Task item
Whenever a line in the listing contains "width", copy that line.

[[ Data for this task open ]]

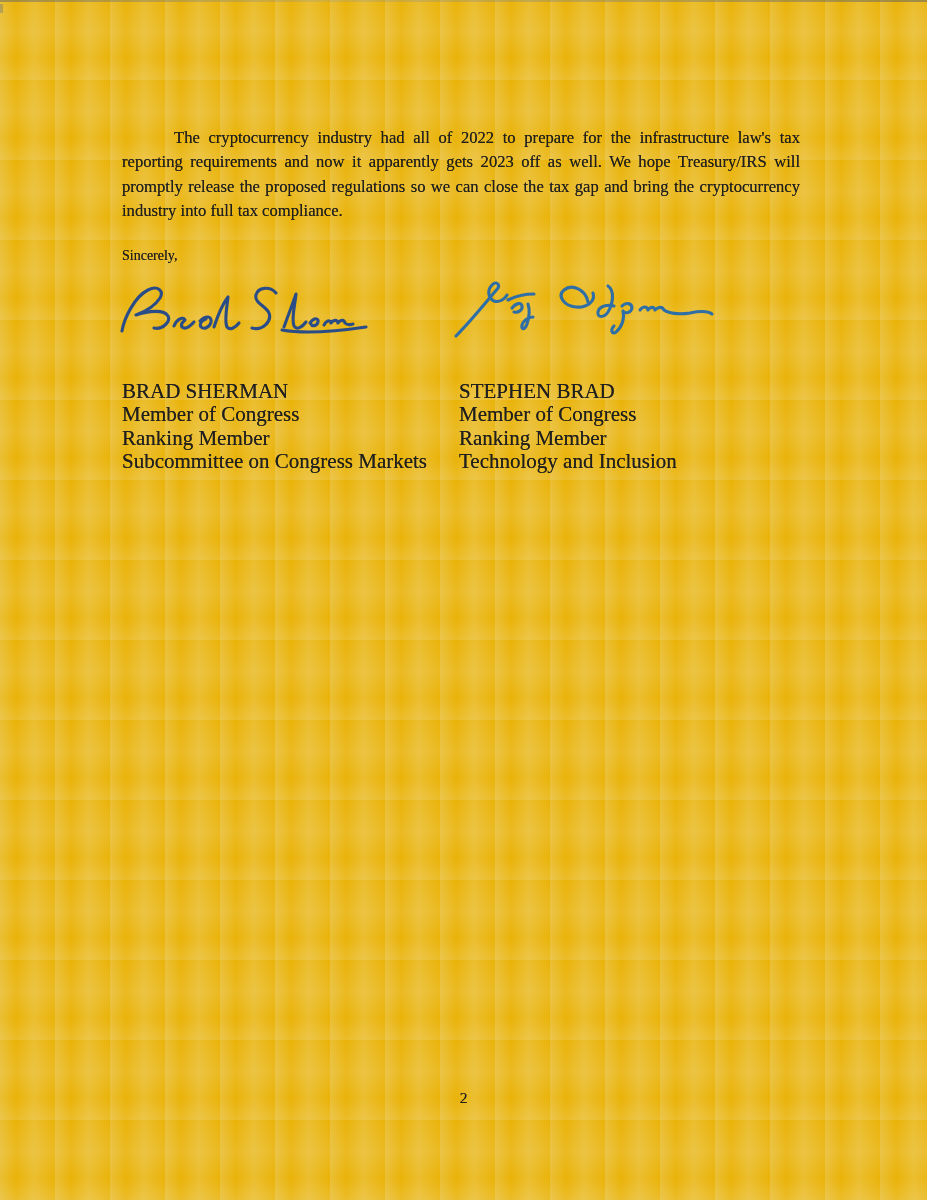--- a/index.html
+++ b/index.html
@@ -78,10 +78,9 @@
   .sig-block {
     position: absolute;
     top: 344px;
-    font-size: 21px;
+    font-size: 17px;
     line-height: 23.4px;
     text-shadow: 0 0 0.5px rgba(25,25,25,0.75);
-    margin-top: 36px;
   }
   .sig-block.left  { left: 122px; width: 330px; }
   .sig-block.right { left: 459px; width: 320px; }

[[ Data for this task closed ]]

Task response
   .sig-block.left  { left: 122px; width: 330px; }
   .sig-block.right { left: 459px; width: 320px; }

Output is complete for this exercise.